## TASKS TO COMPLETE
A - In the article about the David Bowie archive, where will the David Bowie Center for the Study of Performing Arts open?
B - Please rewrite the paragraph beginning "The archive contains Bowie's handwritten lyrics" from the article about the David Bowie archive as a list.

## TEXT FOR ANALYSIS

London’s V&A museum said on Thursday it had secured the archive of late music star David Bowie for the nation, acquiring more than 80,000 items spanning his career which will be made available to the public from 2025.
The museum, which hosted the critically acclaimed ‘David Bowie Is’ exhibition in 2013, will open the David Bowie Center for the Study of Performing Arts at its V&A East Storehouse in east London, where fans, students and scholars will be able to gain insight into the pioneering British singer-songwriter’s creative process.
The archive contains Bowie’s handwritten lyrics for songs like “Fame” and “Heroes”, sketches, letters, costumes – including his Ziggy Stardust pieces – stage props, instruments as well as intimate writings and unrealized projects, many of which have never before been seen in public. .
There are also over 70,000 photos, prints, slides, negatives, large format transparencies and contact sheets taken by famous photographers like Terry O’Neill and Helmut Newton.

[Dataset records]
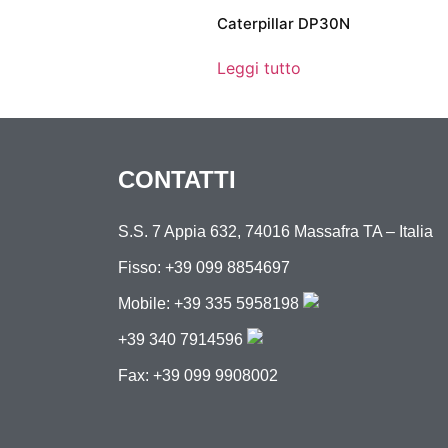
Caterpillar DP30N
Leggi tutto
CONTATTI
S.S. 7 Appia 632, 74016 Massafra TA – Italia
Fisso: +39 099 8854697
Mobile:
+39 335 5958198
+39 340 7914596
Fax: +39 099 9908002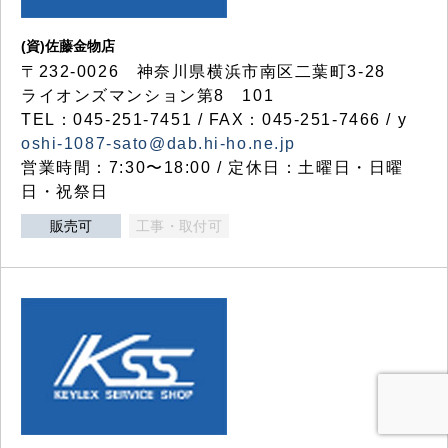
(資)佐藤金物店
〒232-0026 神奈川県横浜市南区二葉町3-28
ライオンズマンション第8 101
TEL：045-251-7451 / FAX：045-251-7466 / y
oshi-1087-sato@dab.hi-ho.ne.jp
営業時間：7:30〜18:00 / 定休日：土曜日・日曜
日・祝祭日
販売可
工事・取付可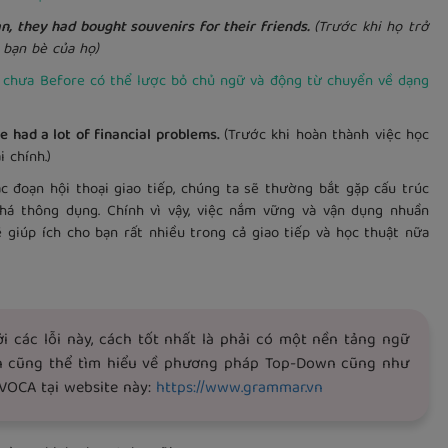
ey had bought souvenirs for their friends.
(Trước khi họ trở
 bạn bè của họ)
ề chưa Before có thể lược bỏ chủ ngữ và động từ chuyển về dạng
ad a lot of financial problems.
(Trước khi hoàn thành việc học
 chính.)
c đoạn hội thoại giao tiếp, chúng ta sẽ thường bắt gặp cấu trúc
khá thông dụng. Chính vì vậy, việc nắm vững và vận dụng nhuần
giúp ích cho bạn rất nhiều trong cả giao tiếp và học thuật nữa
i các lỗi này, cách tốt nhất là phải có một nền tảng ngữ
n cũng thể tìm hiểu về phương pháp Top-Down cũng như
VOCA tại website này:
https://www.grammar.vn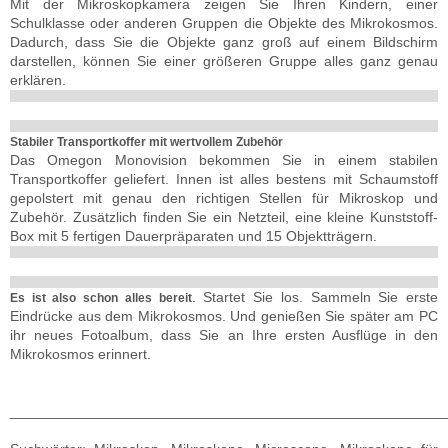
Mit der Mikroskopkamera zeigen Sie Ihren Kindern, einer
Schulklasse oder anderen Gruppen die Objekte des Mikrokosmos.
Dadurch, dass Sie die Objekte ganz groß auf einem Bildschirm
darstellen, können Sie einer größeren Gruppe alles ganz genau
erklären.
Stabiler Transportkoffer mit wertvollem Zubehör
Das Omegon Monovision bekommen Sie in einem stabilen
Transportkoffer geliefert. Innen ist alles bestens mit Schaumstoff
gepolstert mit genau den richtigen Stellen für Mikroskop und
Zubehör. Zusätzlich finden Sie ein Netzteil, eine kleine Kunststoff-
Box mit 5 fertigen Dauerpräparaten und 15 Objektträgern.
. Startet Sie los. Sammeln Sie erste
Es ist also schon alles bereit
Eindrücke aus dem Mikrokosmos. Und genießen Sie später am PC
ihr neues Fotoalbum, dass Sie an Ihre ersten Ausflüge in den
Mikrokosmos erinnert.
______________________________________________________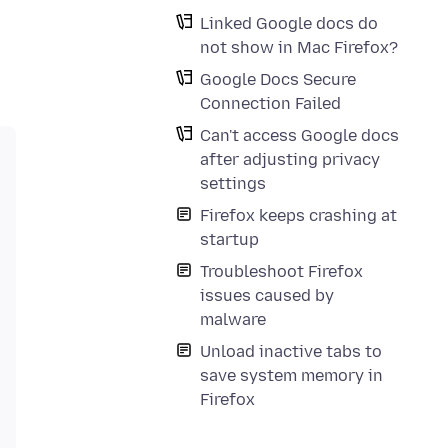
Linked Google docs do
not show in Mac Firefox?
Google Docs Secure
Connection Failed
Can't access Google docs
after adjusting privacy
settings
Firefox keeps crashing at
startup
Troubleshoot Firefox
issues caused by
malware
Unload inactive tabs to
save system memory in
Firefox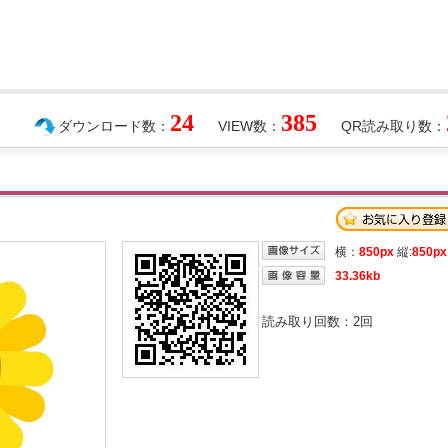
24
385
ダウンロード数：
VIEW数：
QR読み取り数：
横：
850px
縦:
850px
33.36kb
読み取り回数：
2
回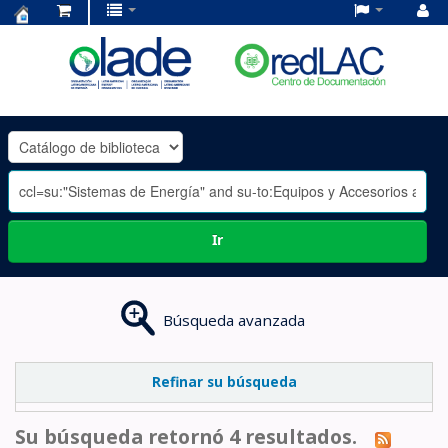
Centro
de
Documentación
OLADE
-
Ir
Búsqueda avanzada
Refinar su búsqueda
Su búsqueda retornó 4 resultados.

## RESPONSES TO THE EXERCISE
A - At the V&A East Storehouse in east London.

B -
The archive contains:
- Handwritten lyrics for songs such as "Fame" and "Heroes"
- Sketches
- Letters
- Costumes, including Ziggy Stardust pieces
- Stage props
- Instruments
- Intimate writings
- Unrealized projects

Many of these items have never been seen in public.